Sotheby´s begann den Markt für Zeitgenossen erstmals in den Siebzigern zu erkunden, bis dahin waren sie so gut wie nie verauktioniert worden. David Nash, damals Chef des Modern Art Department, sagt: „Bis dahin kaufte man bei den Galerien und wenn man das Werk wieder verkaufen wollte, erhielt man die Hälfte des geplanten Preises,“ In den Achtzigern wurden die Preise vom japanischen Markt bestimmt, nach einer längeren Phase der Stagnation: „Viel von dem ausgegebenen Geld war geliehen, die Japaner kauften wegen jedem möglich Grund, nur nicht, um es sich an die Wand zu hängen. Sie kauften, um die Bilder Politikern zu schenken, und Apartments mit einem Werk an der Wand konnte jeden Preis erzielen.“ Deitch: „Die Kunstwelt war damals viel kleiner…“ Als dann allerdings der japanische Immobilienmarkrt 1991 zusammenbrach, erwischte es auch die Preise der Julian Schnabels oder David Salles: Viele mussten unter Wert den Besitzer wechseln. Pollocks „Number 8, 1950“ konnte Deitch für 10 Millionen für seinen Kunden, die Hollywoodgrösse David Geffen erwerben. Geffen verkaufte das Werk vor kurzem für 52 Millionen an Steven Cohen: „Ich kenne einige Sammler die die Auktionskataloge als Definitionsgrundlage für zeitgenössische Kunst nehmen. Die Museen artikulieren sich da nicht richtig. Der Markt zeigt die Struktur auf and wenn man nach den führenden Künstlern fragt, heisst es ´wie hoch ist ihr Preis´?“ Der Manager Steven Cohen hat seit 2000 etwa für eine Milliarde Dollar Kunst gekauft – und sein Kollege Daniel Loeb besitzt unter anderem Arbeiten von Martin Kippenberger, Cecily Brown, Richard Prince, Peter Doig Mike Kelley, Kai Althoff. Deitch: „Loebs Verbindung mit seiner Kunst ist beispielhaft.“

Die Kunstwelt, so Deitch, habe sich von einer Community zu einer Industrie gewandelt: „Wir leben in einer zunehmend kultur-basierten Wirtschaftswelt, und der Wert der Kunst läuft mit anderen Investmentwerten wie Immobilien synchron. Und das weitestgehend unkonrolliert, wenn die Menschen zu jeder Investition bereit sind.“ Die Russen etwa kaufen momentan soviel, dass die Gebote in Dollar, dem englischen Pfund, Euro und Rubel über die Auktionspults projeziert werden. In Basel verkaufte Deitch von hundert mitgebrachten Arbeiten die Hälfte in den ersten drei Stunden nach Eröffnung der Schau.

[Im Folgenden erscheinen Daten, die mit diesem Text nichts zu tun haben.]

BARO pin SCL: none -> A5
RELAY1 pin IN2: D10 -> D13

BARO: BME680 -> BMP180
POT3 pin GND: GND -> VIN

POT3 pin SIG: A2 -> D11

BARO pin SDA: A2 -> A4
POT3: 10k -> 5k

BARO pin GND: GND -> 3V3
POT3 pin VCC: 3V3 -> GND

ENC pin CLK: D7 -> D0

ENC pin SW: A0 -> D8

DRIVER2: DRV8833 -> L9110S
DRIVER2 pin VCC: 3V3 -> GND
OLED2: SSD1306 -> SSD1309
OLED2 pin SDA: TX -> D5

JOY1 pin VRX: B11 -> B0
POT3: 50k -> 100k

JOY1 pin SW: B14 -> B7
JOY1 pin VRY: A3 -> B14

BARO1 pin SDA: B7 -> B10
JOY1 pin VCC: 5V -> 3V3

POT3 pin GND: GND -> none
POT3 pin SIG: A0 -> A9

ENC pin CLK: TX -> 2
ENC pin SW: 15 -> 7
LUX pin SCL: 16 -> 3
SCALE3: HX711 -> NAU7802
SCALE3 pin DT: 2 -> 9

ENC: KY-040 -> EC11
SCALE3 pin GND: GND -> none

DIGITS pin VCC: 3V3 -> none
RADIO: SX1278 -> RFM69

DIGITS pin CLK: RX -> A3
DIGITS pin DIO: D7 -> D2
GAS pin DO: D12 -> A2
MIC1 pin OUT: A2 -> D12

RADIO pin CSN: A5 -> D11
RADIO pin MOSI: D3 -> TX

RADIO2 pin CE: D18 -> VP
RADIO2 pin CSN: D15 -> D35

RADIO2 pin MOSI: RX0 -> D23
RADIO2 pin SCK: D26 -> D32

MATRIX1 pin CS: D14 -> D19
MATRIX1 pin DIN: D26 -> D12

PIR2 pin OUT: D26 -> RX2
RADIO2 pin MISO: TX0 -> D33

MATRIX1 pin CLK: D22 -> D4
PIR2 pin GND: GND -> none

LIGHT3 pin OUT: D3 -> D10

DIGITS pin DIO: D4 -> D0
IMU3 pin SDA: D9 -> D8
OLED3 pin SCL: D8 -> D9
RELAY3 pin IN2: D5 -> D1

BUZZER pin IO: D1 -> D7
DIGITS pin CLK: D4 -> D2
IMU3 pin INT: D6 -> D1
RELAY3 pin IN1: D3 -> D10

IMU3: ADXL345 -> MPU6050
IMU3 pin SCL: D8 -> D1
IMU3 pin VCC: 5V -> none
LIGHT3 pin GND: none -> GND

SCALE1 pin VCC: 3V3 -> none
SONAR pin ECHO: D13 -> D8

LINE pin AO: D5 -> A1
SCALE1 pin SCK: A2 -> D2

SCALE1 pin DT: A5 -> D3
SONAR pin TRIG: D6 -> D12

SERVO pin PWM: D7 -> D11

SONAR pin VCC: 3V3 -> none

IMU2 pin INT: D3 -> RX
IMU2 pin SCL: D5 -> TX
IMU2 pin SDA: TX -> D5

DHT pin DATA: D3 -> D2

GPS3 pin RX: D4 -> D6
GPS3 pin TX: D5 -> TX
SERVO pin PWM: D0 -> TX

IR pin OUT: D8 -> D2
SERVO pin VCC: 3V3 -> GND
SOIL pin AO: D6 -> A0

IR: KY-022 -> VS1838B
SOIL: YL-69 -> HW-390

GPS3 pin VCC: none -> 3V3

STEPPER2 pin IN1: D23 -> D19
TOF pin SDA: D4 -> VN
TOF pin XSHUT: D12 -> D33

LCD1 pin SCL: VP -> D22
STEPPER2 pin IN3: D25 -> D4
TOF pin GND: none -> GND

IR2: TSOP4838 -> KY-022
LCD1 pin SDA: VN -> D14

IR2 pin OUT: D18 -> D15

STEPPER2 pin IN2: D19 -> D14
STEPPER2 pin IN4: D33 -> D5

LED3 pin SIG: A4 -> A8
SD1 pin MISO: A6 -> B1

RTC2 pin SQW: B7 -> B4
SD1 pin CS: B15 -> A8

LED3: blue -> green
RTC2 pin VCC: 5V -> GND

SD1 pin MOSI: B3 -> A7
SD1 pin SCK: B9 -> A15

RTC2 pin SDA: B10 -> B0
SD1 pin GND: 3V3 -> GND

Ein Höhepunkt dieser Entwicklung zum Hype dürfte der menschliche Schädel sein, den der Künstler Damien Hirst mit 8601 Diamanten besetzen liess – zu haben für fünfzig Millionen Pfund, laut Deitch ein „Phantastischer Publicity-Stunt.“ Nach vier Monaten, in denen der Schädel keinen Käufer fand, fand sich ein Syndikat, das bereit war, den Kopf zu kaufen. Hirst: „Wir werden den Brilliantschädel zwei Jahre lang durch Museen touren lassen und ihn dann um ein Vielfaches veräussern.“

Zum Vergleich: Eine Nackte von Gustave Courbet von 1865-66, die vielleicht die einzige in privater Hand, wird voraussichtlich drei bis fünf Millionen Dollar erzielen. Deitch: „Nun gut, es gibt Unbalanciertheiten im Markt. Macht ein Warhol für über 70 Millionen Sinn? Absolut. Kein anderer hat die zeitgenössische Kunst so beeinflusst wie er. Der Courbet ist ein wundervolles Bild. Vielleicht erwerbe ich es zu einem späteren Zeitpunkt“ Und: „Es gibt keinen Markt, der sich nicht irgendwann nach unten korrigiert.“ Zwei Dinge könnten passieren: Der Kunstmarkt bricht unter seinem eigenen Gewicht zusammen – wenn Werke zu hoch bewertet werden und keine Käufer finden, wird das zu Erschütterungen führen. Oder einige Hedgefonds kollabieren, was wahrscheinlicher ist. Und natürlich, wenn zuviele Käufer mit geliehenem Geld kaufen. Der Hype auf dem Kunstmarkt? Man darf gespannt bleiben…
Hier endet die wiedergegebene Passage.